I think you are landing here. You are trying to convert a python object to a java object and the python object is a PyJObject. The only conversion in that block is if your object is compatible with the expectedType, which it is not so you will fall through to the end of those checks and raiseTypeError().
You could add an else clause in there to convert to PyObject like this:
} else if (PyJObject_Check(pyobject)) {
PyJObject *pyjobject = (PyJObject*) pyobject;
if ((*env)->IsAssignableFrom(env, pyjobject->clazz, expectedType)) {
return (*env)->NewLocalRef(env, pyjobject->object);
} else if ((*env)->IsSameObject(env, expectedType, JPYOBJECT_TYPE)) {
return PyObject_As_JPyObject(env, pyobject);
}
} else ...
One potential problem with that is you will have the same problem with the checks above this case so PyJClass and PyJArray cannot currently be converted to JPyObject. You could add the same type of else statement or there is probably a more elegant way to organize that if/else block.
Yesterday, when I debugged this, I was quite sure to have seen a stop iteration exception, but just now I double checked in my test and indeed the swallowed JepException is a TypeError!
Your suggested change makes my test case pass - so it works perfectly. :) I will give it some more cycles, but it looks very promising, the jep tests are also passing. I will also check about reordering to cover more cases. Do you think it also makes sense to get this into the developer branch? It makes working with PyObjects on the java side more fluent.
Thanks for the pointer!
Do you think it also makes sense to get this into the developer branch?

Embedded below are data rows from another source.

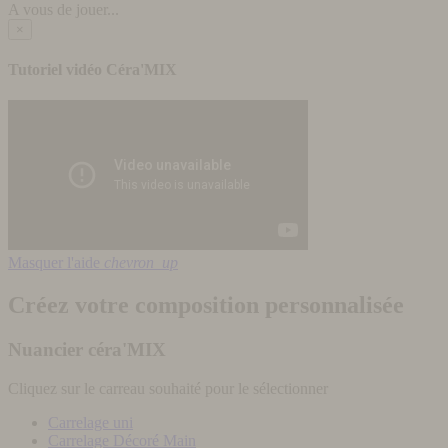
A vous de jouer...
×
Tutoriel vidéo Céra'MIX
Masquer l'aide
chevron_up
Créez votre composition personnalisée
Nuancier céra'MIX
Cliquez sur le carreau souhaité pour le sélectionner
Carrelage uni
Carrelage Décoré Main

Yes. I think it almost always makes sense to add a conversion where we currently fail.
My one concern with this is I want to try to avoid a case where we could have multiple layers of wrappers, I don't want to get a java PyObject wrapping a python PyJObject that is wrapping a java PyObject. I don't think that is a major concern with this change since as far as I can tell it would be impossible to get a python PyJObject wrapping a java PyObject and also if this code does come across a python PyJObject wrapping a java PyObject it would return the wrapped PyObject rather than rewrapping. But it is something to keep an eye out if you consider further restructuring.
I'm working with a library that uses generators a lot, to return potentially very large lists of values (several millions).
It would be nice to map the the python generators to a similar concept in Java, like an Iterator (or even a Stream, if Java 8 is a target).
Currently I'm extracting a list out of the generator in python, which limits what I can do, to what can be stored in memory.